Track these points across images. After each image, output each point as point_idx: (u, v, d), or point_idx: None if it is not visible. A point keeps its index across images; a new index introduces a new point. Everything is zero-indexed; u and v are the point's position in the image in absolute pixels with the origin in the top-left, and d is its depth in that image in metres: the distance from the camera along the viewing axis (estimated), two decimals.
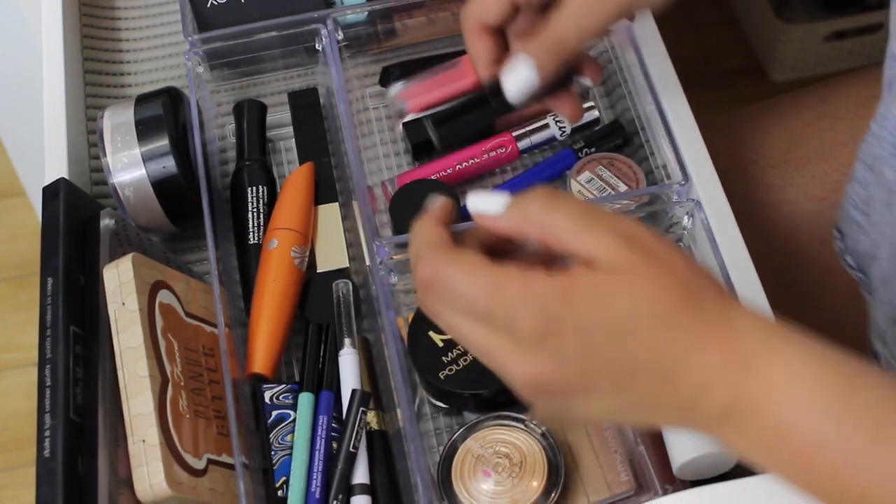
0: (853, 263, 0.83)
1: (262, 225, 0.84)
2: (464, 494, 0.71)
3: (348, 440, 0.73)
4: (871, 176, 0.76)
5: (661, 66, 0.87)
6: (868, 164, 0.75)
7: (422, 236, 0.59)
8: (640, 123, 0.87)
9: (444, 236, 0.58)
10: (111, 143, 0.83)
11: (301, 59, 0.92)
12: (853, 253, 0.83)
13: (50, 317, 0.72)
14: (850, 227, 0.81)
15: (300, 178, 0.86)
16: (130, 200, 0.82)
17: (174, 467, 0.68)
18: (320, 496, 0.72)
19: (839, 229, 0.83)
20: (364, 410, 0.74)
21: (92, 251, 0.76)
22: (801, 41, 1.82)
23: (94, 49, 0.97)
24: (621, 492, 0.71)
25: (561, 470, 0.71)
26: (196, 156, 0.81)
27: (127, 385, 0.70)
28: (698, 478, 0.72)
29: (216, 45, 0.88)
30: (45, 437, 0.67)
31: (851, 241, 0.82)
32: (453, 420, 0.78)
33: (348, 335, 0.78)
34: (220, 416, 0.75)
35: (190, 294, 0.78)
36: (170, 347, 0.73)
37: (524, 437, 0.72)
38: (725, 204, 0.81)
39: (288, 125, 0.92)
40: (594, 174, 0.85)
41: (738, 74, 1.90)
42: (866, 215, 0.78)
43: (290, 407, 0.76)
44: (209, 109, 0.89)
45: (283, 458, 0.74)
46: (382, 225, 0.86)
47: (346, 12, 0.89)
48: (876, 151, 0.74)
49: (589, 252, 0.54)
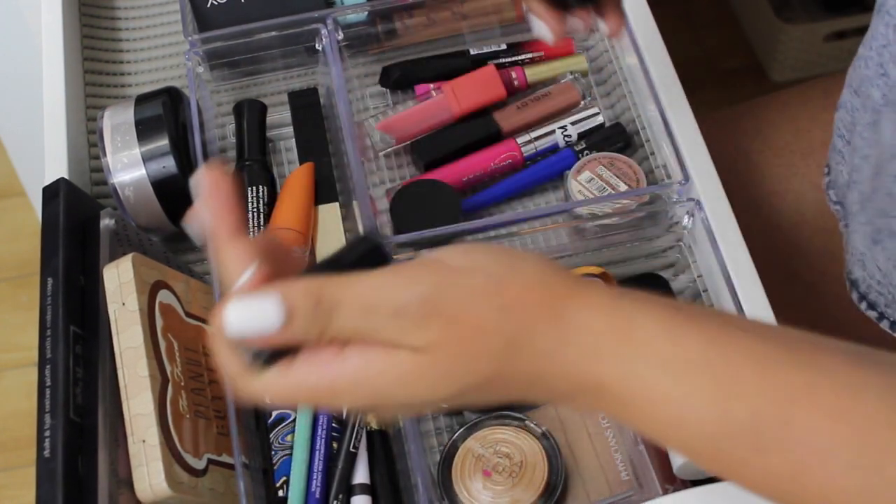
0: (833, 197, 0.85)
1: (262, 225, 0.84)
2: (464, 494, 0.71)
3: (348, 440, 0.73)
4: (857, 100, 0.77)
5: (661, 66, 0.87)
6: (854, 88, 0.77)
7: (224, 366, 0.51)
8: (641, 123, 0.87)
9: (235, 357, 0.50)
10: (111, 143, 0.83)
11: (301, 59, 0.92)
12: (834, 185, 0.85)
13: (50, 317, 0.72)
14: (833, 157, 0.83)
15: (300, 178, 0.86)
16: (130, 200, 0.82)
17: (174, 467, 0.68)
18: (320, 496, 0.72)
19: (828, 165, 0.85)
20: None
21: (92, 251, 0.76)
22: (801, 41, 1.82)
23: (94, 49, 0.97)
24: (621, 492, 0.71)
25: (561, 470, 0.71)
26: (196, 156, 0.81)
27: (127, 385, 0.70)
28: (698, 478, 0.72)
29: (216, 45, 0.88)
30: (45, 437, 0.67)
31: (835, 173, 0.84)
32: (453, 420, 0.78)
33: None
34: (220, 416, 0.75)
35: (190, 294, 0.78)
36: (170, 347, 0.73)
37: (524, 437, 0.72)
38: (726, 203, 0.81)
39: (288, 125, 0.92)
40: (594, 174, 0.85)
41: (738, 74, 1.90)
42: (848, 143, 0.80)
43: (290, 407, 0.76)
44: (209, 109, 0.89)
45: (284, 457, 0.74)
46: (382, 225, 0.86)
47: (346, 12, 0.89)
48: (863, 73, 0.75)
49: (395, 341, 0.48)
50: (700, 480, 0.71)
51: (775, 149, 0.97)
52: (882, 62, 0.72)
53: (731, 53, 1.93)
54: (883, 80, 0.73)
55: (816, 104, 0.97)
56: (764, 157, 0.96)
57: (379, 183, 0.89)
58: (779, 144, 0.97)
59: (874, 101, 0.74)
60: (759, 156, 0.97)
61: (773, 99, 1.02)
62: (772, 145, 0.97)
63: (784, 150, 0.96)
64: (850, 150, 0.79)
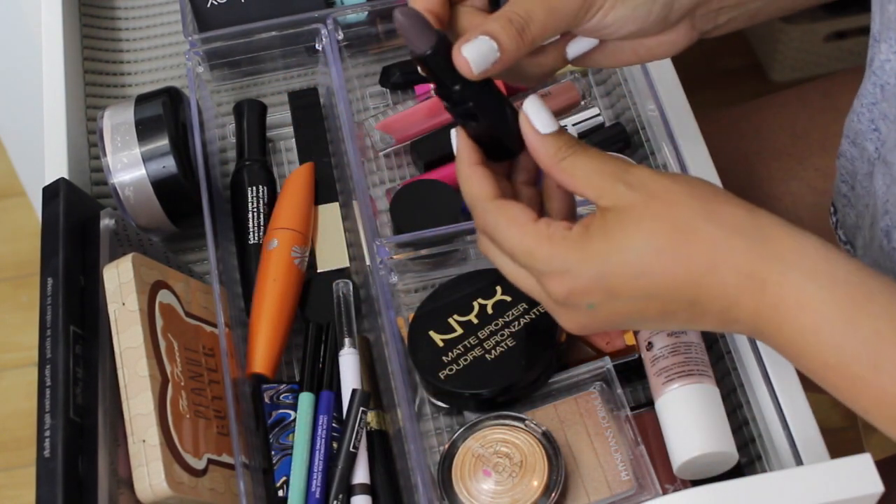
0: (843, 237, 0.86)
1: (262, 225, 0.84)
2: (464, 494, 0.71)
3: (348, 440, 0.73)
4: (855, 150, 0.78)
5: (661, 65, 0.87)
6: (851, 139, 0.78)
7: (469, 188, 0.63)
8: (641, 123, 0.87)
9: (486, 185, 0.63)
10: (111, 143, 0.83)
11: (301, 59, 0.92)
12: (843, 226, 0.85)
13: (50, 317, 0.72)
14: (839, 200, 0.83)
15: (300, 178, 0.86)
16: (130, 200, 0.82)
17: (174, 467, 0.68)
18: (320, 496, 0.72)
19: (833, 204, 0.86)
20: (364, 410, 0.74)
21: (92, 251, 0.76)
22: (801, 41, 1.82)
23: (94, 49, 0.97)
24: (621, 492, 0.71)
25: (561, 470, 0.71)
26: (196, 156, 0.81)
27: (127, 385, 0.70)
28: (698, 477, 0.72)
29: (216, 45, 0.88)
30: (45, 437, 0.67)
31: (842, 214, 0.84)
32: (453, 420, 0.78)
33: (348, 335, 0.78)
34: (220, 416, 0.75)
35: (190, 294, 0.78)
36: (170, 347, 0.73)
37: (524, 437, 0.72)
38: None
39: (288, 125, 0.92)
40: None
41: (738, 74, 1.90)
42: (852, 188, 0.80)
43: (290, 407, 0.76)
44: (209, 109, 0.89)
45: (284, 458, 0.74)
46: (382, 225, 0.86)
47: (346, 12, 0.89)
48: (857, 127, 0.76)
49: (598, 198, 0.60)
50: (700, 480, 0.71)
51: (773, 151, 0.96)
52: (873, 118, 0.74)
53: (730, 53, 1.93)
54: (875, 135, 0.74)
55: (815, 106, 0.97)
56: (761, 159, 0.96)
57: (379, 183, 0.89)
58: (776, 147, 0.96)
59: (869, 153, 0.75)
60: (757, 158, 0.96)
61: (770, 101, 1.01)
62: (769, 148, 0.97)
63: (782, 152, 0.96)
64: (855, 195, 0.80)
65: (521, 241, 0.61)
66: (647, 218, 0.58)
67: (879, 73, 0.71)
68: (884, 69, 0.70)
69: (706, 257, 0.58)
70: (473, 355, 0.75)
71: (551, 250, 0.60)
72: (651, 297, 0.59)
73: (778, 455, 0.70)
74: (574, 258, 0.59)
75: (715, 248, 0.57)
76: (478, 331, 0.76)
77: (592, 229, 0.59)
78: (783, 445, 0.69)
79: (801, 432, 0.69)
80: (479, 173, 0.63)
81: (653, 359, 0.74)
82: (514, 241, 0.61)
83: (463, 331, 0.76)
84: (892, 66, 0.69)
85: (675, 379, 0.72)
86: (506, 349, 0.75)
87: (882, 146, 0.72)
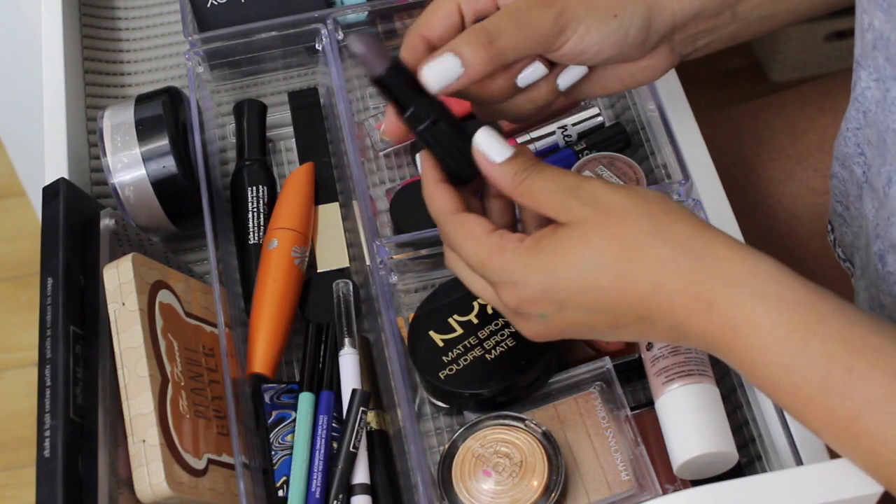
0: (842, 254, 0.86)
1: (262, 225, 0.84)
2: (464, 494, 0.71)
3: (348, 440, 0.73)
4: (845, 172, 0.78)
5: None
6: (840, 161, 0.78)
7: (432, 203, 0.65)
8: (641, 123, 0.87)
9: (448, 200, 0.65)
10: (111, 143, 0.83)
11: (301, 59, 0.92)
12: (841, 244, 0.85)
13: (50, 317, 0.72)
14: (835, 219, 0.84)
15: (300, 178, 0.86)
16: (130, 200, 0.83)
17: (174, 467, 0.68)
18: (320, 496, 0.72)
19: (830, 222, 0.86)
20: (364, 410, 0.74)
21: (92, 251, 0.76)
22: (801, 41, 1.82)
23: (94, 49, 0.97)
24: (621, 492, 0.71)
25: (561, 470, 0.71)
26: (196, 156, 0.81)
27: (127, 385, 0.70)
28: (698, 477, 0.72)
29: (216, 45, 0.88)
30: (45, 437, 0.67)
31: (839, 232, 0.84)
32: (453, 420, 0.78)
33: (348, 335, 0.78)
34: (220, 416, 0.75)
35: (190, 294, 0.78)
36: (170, 347, 0.73)
37: (524, 437, 0.72)
38: (726, 203, 0.81)
39: (288, 125, 0.92)
40: (594, 174, 0.85)
41: (738, 74, 1.90)
42: (846, 208, 0.81)
43: (290, 407, 0.76)
44: (209, 109, 0.89)
45: (284, 458, 0.74)
46: (382, 225, 0.86)
47: (346, 12, 0.89)
48: (844, 150, 0.76)
49: (556, 216, 0.61)
50: (700, 480, 0.71)
51: (771, 152, 0.96)
52: (858, 142, 0.74)
53: (730, 53, 1.93)
54: (861, 159, 0.74)
55: (813, 107, 0.97)
56: (760, 160, 0.96)
57: (379, 183, 0.89)
58: (775, 148, 0.96)
59: (857, 176, 0.75)
60: (756, 159, 0.96)
61: (769, 102, 1.01)
62: (768, 149, 0.97)
63: (780, 153, 0.96)
64: (850, 216, 0.80)
65: (475, 252, 0.62)
66: (596, 234, 0.59)
67: (861, 99, 0.71)
68: (865, 96, 0.70)
69: (652, 276, 0.58)
70: (473, 355, 0.75)
71: (501, 262, 0.61)
72: (599, 311, 0.60)
73: (778, 455, 0.70)
74: (522, 271, 0.61)
75: (662, 267, 0.58)
76: (478, 331, 0.76)
77: (543, 242, 0.60)
78: (783, 445, 0.69)
79: (801, 432, 0.69)
80: (440, 190, 0.65)
81: (653, 359, 0.74)
82: (470, 251, 0.63)
83: (463, 331, 0.76)
84: (872, 94, 0.69)
85: (675, 379, 0.72)
86: (506, 349, 0.75)
87: (868, 170, 0.72)
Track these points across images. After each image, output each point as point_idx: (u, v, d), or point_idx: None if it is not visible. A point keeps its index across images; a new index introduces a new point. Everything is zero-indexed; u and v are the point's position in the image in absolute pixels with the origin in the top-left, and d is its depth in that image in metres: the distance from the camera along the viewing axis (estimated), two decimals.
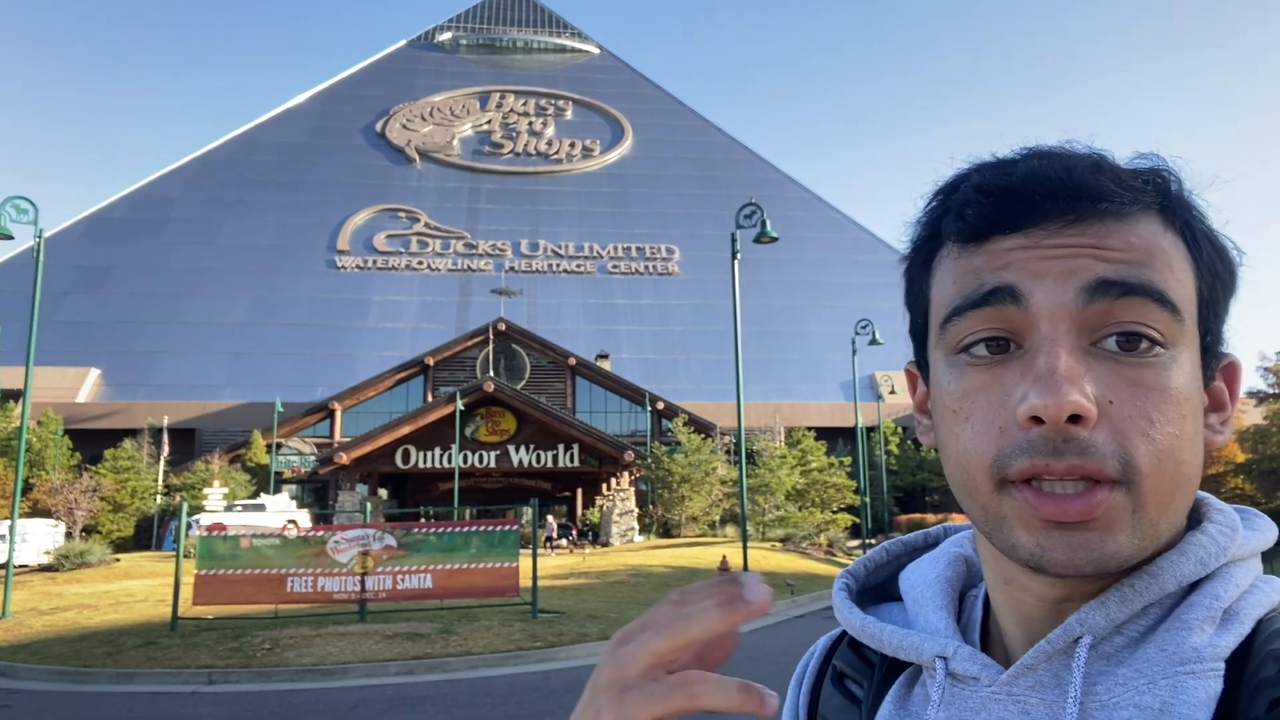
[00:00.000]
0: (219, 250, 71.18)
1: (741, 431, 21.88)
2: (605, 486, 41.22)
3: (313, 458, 46.58)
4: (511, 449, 41.04)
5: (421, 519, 32.97)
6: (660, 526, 40.32)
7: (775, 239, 21.35)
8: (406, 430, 39.94)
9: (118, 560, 28.98)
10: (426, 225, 76.66)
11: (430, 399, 47.13)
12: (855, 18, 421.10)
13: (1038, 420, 0.59)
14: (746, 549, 20.70)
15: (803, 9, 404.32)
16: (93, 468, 40.06)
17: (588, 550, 33.41)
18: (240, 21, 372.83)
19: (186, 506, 17.54)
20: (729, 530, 37.82)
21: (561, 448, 40.79)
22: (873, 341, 33.95)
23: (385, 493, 43.37)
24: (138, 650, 13.58)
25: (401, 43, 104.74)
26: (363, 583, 15.56)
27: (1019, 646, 0.68)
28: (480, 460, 40.79)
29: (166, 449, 45.05)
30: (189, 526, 21.38)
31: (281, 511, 35.05)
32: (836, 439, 51.42)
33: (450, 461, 39.75)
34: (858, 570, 0.84)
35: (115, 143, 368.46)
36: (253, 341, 63.42)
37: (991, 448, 0.61)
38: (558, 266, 74.91)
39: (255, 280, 69.01)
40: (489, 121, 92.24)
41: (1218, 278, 0.66)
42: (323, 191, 78.99)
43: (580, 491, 46.75)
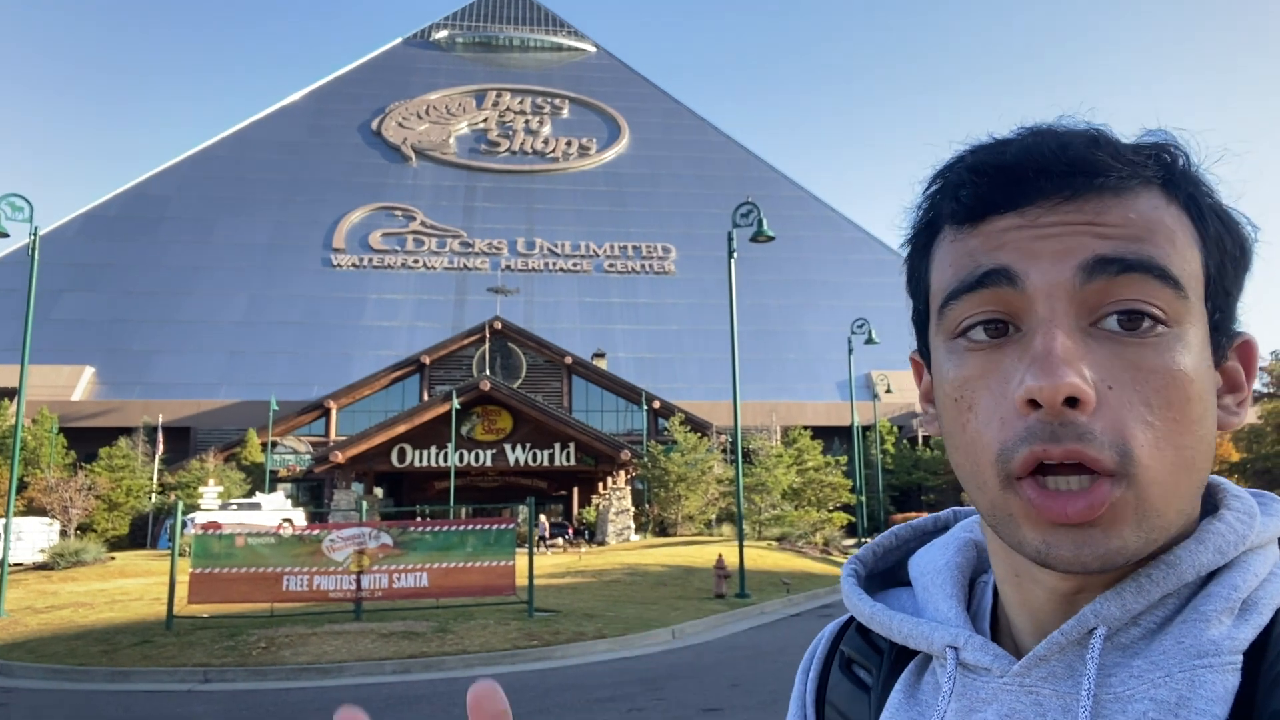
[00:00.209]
0: (214, 248, 71.04)
1: (738, 430, 21.88)
2: (601, 485, 41.23)
3: (308, 456, 46.52)
4: (508, 448, 41.03)
5: (417, 518, 32.95)
6: (656, 525, 40.34)
7: (772, 238, 21.36)
8: (402, 429, 39.91)
9: (113, 559, 28.92)
10: (422, 224, 76.58)
11: (426, 398, 47.10)
12: (853, 15, 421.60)
13: (1035, 404, 0.58)
14: (743, 548, 20.70)
15: (799, 7, 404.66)
16: (88, 466, 39.96)
17: (584, 549, 33.41)
18: (236, 19, 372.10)
19: (182, 505, 17.50)
20: (725, 529, 37.84)
21: (558, 446, 40.79)
22: (869, 341, 34.00)
23: (381, 491, 43.31)
24: (133, 649, 13.56)
25: (398, 40, 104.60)
26: (358, 581, 15.55)
27: (1029, 637, 0.67)
28: (476, 459, 40.78)
29: (161, 447, 45.00)
30: (184, 525, 21.35)
31: (277, 510, 35.02)
32: (833, 438, 51.51)
33: (446, 460, 39.72)
34: (866, 556, 0.84)
35: (110, 141, 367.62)
36: (248, 340, 63.31)
37: (995, 441, 0.60)
38: (554, 265, 74.88)
39: (250, 279, 68.89)
40: (485, 120, 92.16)
41: (1226, 254, 0.64)
42: (318, 190, 78.86)
43: (576, 490, 46.73)
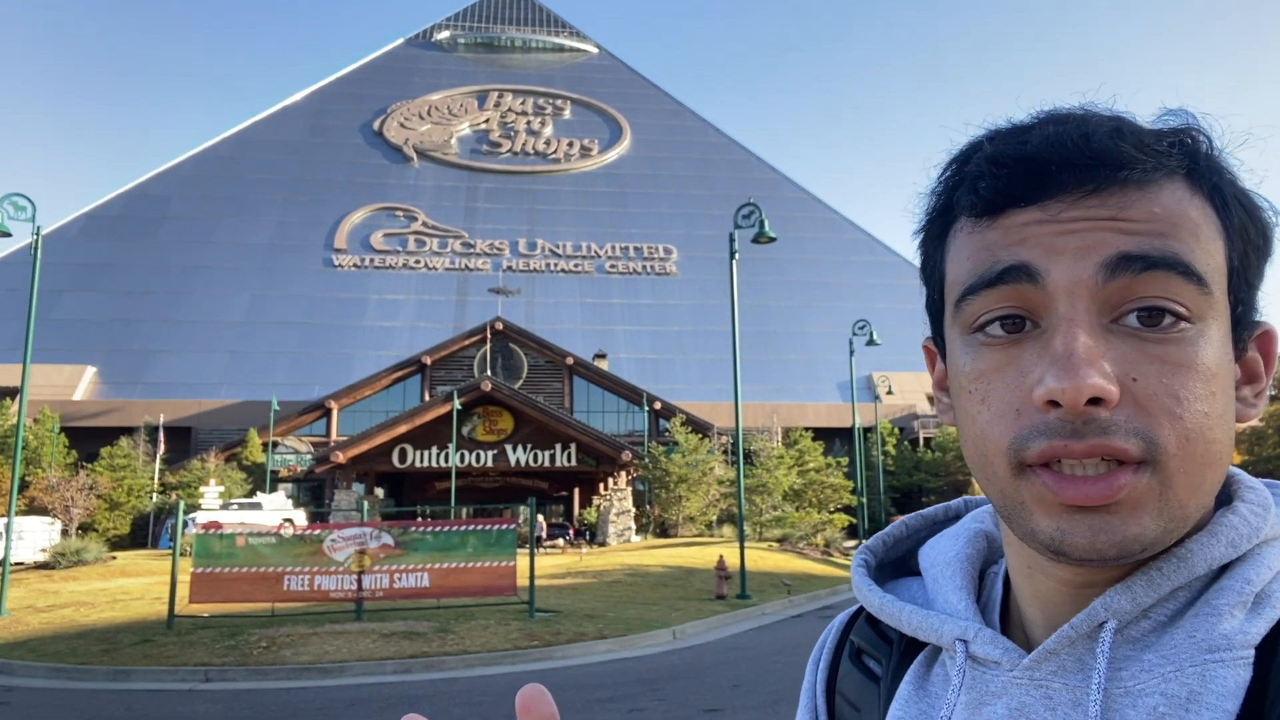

→ Assignment
Take the line containing "31: (281, 511, 35.05)" and all lines after it to the end of the data above, and reproduce them exactly, leaving out pictures. Nothing else belongs in the copy.

→ Task output
31: (281, 511, 35.05)
32: (836, 439, 51.42)
33: (450, 461, 39.75)
34: (858, 570, 0.84)
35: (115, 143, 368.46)
36: (253, 341, 63.42)
37: (991, 448, 0.61)
38: (558, 266, 74.91)
39: (255, 280, 69.01)
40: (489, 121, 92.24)
41: (1218, 278, 0.66)
42: (323, 191, 78.99)
43: (580, 491, 46.75)
[00:00.209]
0: (214, 248, 71.04)
1: (738, 430, 21.88)
2: (601, 485, 41.23)
3: (308, 456, 46.52)
4: (508, 448, 41.03)
5: (417, 518, 32.95)
6: (656, 525, 40.34)
7: (772, 238, 21.36)
8: (402, 429, 39.91)
9: (113, 559, 28.92)
10: (422, 224, 76.58)
11: (426, 398, 47.10)
12: (853, 15, 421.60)
13: (1035, 404, 0.58)
14: (743, 548, 20.70)
15: (799, 7, 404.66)
16: (88, 466, 39.96)
17: (584, 549, 33.41)
18: (236, 19, 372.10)
19: (182, 505, 17.50)
20: (725, 529, 37.84)
21: (558, 446, 40.79)
22: (869, 341, 34.00)
23: (381, 491, 43.31)
24: (133, 649, 13.56)
25: (398, 40, 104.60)
26: (358, 581, 15.55)
27: (1029, 637, 0.67)
28: (476, 459, 40.78)
29: (161, 447, 45.00)
30: (184, 525, 21.35)
31: (277, 510, 35.02)
32: (833, 438, 51.51)
33: (446, 460, 39.72)
34: (866, 556, 0.84)
35: (110, 141, 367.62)
36: (248, 340, 63.31)
37: (995, 441, 0.60)
38: (554, 265, 74.88)
39: (250, 279, 68.89)
40: (485, 120, 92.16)
41: (1226, 254, 0.64)
42: (318, 190, 78.86)
43: (576, 490, 46.73)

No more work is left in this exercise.